▶ [Extract to read]:
* * * * *

Red Hat Bugzilla – Bug 858191
if some operations in server_setvolume fails, then do put the connection back by removing it from the list
Last modified: 2013-07-24 13:42:09 EDT
Description of problem:
Suppose there is a cluster of 4 (say A,B,S,D) peers which with a volume which has brick processes running in all the peers. Now kill all the gluster processes running in first 3 machines (A,B,C), remove /var/lib/glusterd and freshly create a new cluster among A,B,C. Create a volume and start it.
Now in machine D there will be processes (nfs, glustershd, mounted clients) which will be trying to connect to the brick processes of other 3 machines. If one of the bricks (or more) from those 3 machines is running in the same port as the clients from D are trying to connect to, then in server_setvolume we try to establish the connection with it. We get the connection object (get it from the list of connections if present or create a new connection object and add to the list). But the bound_xl that the clients from D are trying to connect to will be different, hence the connection wont happen. But the connection abject that has been created will not be removed from the list of connections and it will remain there forever.

* * * * *

▶ [Assignment 1]:
Answer these questions from the bug report, each on its own line:
(a) When was the report last modified?
(b) Which directory is removed on the first three machines before the new cluster is created?
(c) Which processes on machine D try to connect to the brick processes of the other machines?
▶ [Assignment 2]: Recast the paragraph of the bug report beginning "Now in machine D" as a short list that keeps its main facts.
▶ [Assignment 3]: Continue the bug report on server_setvolume from the point where it stops.
The lines placed after the bug report were taken from a different source.

▶ [Stored data]:
* * * * *

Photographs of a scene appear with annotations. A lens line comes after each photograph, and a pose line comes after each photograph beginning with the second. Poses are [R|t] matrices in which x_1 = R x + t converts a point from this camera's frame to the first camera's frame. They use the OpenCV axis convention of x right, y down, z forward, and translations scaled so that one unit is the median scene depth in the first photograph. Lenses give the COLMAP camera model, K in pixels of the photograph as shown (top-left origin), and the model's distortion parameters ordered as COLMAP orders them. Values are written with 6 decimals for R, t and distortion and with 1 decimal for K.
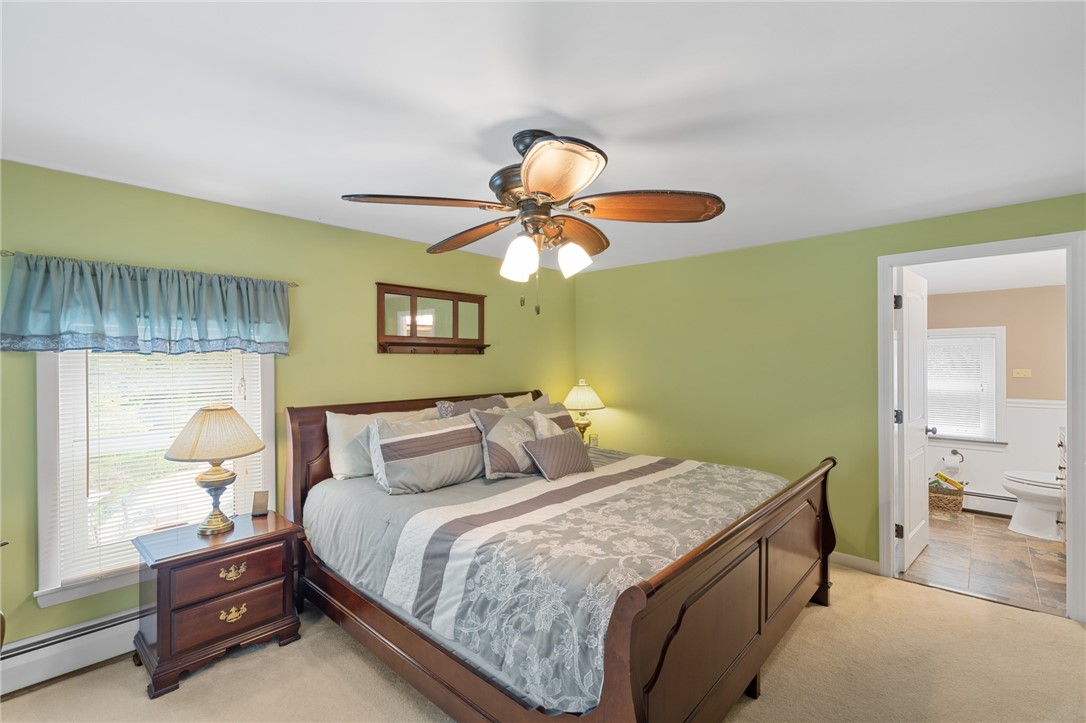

* * * * *

▶ [Response area 1]:
(a) 2013-07-24 13:42:09 EDT
(b) /var/lib/glusterd
(c) nfs, glustershd and mounted clients

▶ [Response area 2]:
- Processes on machine D (nfs, glustershd, mounted clients) keep trying to connect to the brick processes of the other three machines.
- If a brick on those machines runs on the same port that D's clients are trying, server_setvolume attempts to set up the connection.
- A connection object is taken from the list of connections, or a new one is created and added to the list.
- The bound_xl that D's clients want is different, so the connection fails.
- The connection object that was created is never removed from the list and stays there forever.

▶ [Response area 3]:
When statedump is issued where all the connection objects present in the list are traversed and dumped, the bound_xl of the connection which was created during failed setvolume will be NULL and thus the process might segfault trying to access it.
To fix it if something fails after getting the connection in server_setvolume, then do server_connection_put on that connection object.
Version-Release number of selected component (if applicable):
Steps to Reproduce:
http://review.gluster.org/#change,3953 fixes the issue.